Saved entries:
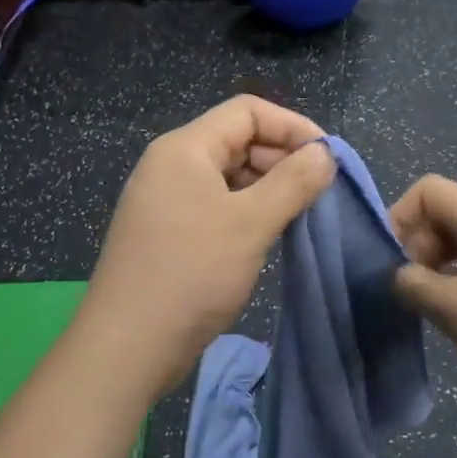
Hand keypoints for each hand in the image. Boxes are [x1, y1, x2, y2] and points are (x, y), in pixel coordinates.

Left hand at [79, 96, 335, 393]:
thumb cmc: (191, 274)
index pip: (247, 111)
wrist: (129, 346)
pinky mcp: (170, 232)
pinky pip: (217, 205)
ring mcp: (167, 200)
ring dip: (268, 188)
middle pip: (238, 140)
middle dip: (283, 159)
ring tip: (300, 215)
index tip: (328, 160)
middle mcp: (172, 165)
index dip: (293, 126)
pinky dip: (248, 211)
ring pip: (230, 175)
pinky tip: (270, 234)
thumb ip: (293, 182)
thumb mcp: (250, 223)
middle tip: (319, 192)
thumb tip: (325, 154)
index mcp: (185, 148)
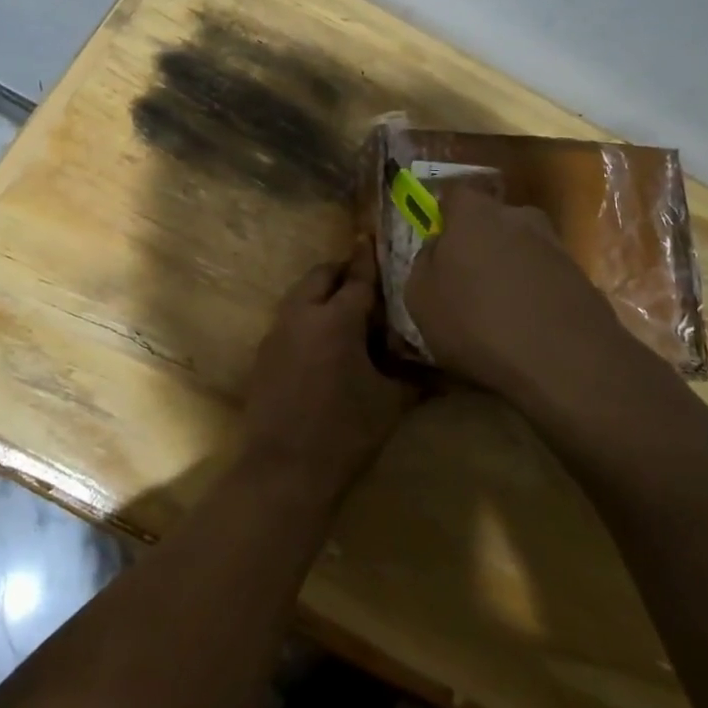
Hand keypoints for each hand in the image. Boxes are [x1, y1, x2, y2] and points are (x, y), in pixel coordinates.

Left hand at [241, 240, 414, 497]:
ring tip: (343, 310)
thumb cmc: (346, 432)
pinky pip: (287, 319)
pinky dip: (305, 317)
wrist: (284, 469)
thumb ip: (413, 377)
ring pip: (299, 295)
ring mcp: (277, 332)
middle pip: (320, 276)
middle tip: (361, 279)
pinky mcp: (263, 353)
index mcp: (336, 319)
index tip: (371, 238)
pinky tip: (320, 342)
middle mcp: (302, 314)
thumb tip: (444, 371)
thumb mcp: (390, 402)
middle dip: (341, 271)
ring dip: (320, 292)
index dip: (368, 259)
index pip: (357, 278)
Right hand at [405, 188, 645, 403]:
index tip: (438, 244)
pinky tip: (527, 329)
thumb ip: (424, 262)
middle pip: (492, 221)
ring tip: (498, 313)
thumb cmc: (476, 322)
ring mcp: (556, 246)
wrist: (566, 361)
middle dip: (480, 243)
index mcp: (474, 213)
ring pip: (521, 250)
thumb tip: (437, 246)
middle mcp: (518, 217)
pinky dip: (535, 296)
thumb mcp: (421, 298)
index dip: (445, 216)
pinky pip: (545, 279)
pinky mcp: (583, 278)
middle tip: (467, 281)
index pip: (455, 194)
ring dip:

REQUIRED ACTION
Skipping every picture, transcribe exactly the lines above from the one containing "thumb tip: (325, 154)" through the one containing "pinky pip: (287, 319)", both included.

RESPONSE FOR THIS EXERCISE
thumb tip: (325, 154)
index mcp: (185, 148)
Hand keypoints for each hand in the image. Boxes are [x1, y1, x2, y2] and points are (x, y), in pixel coordinates.

Left hand at [241, 240, 414, 497]:
ring tip: (343, 310)
thumb cmc: (346, 432)
pinky pip: (287, 319)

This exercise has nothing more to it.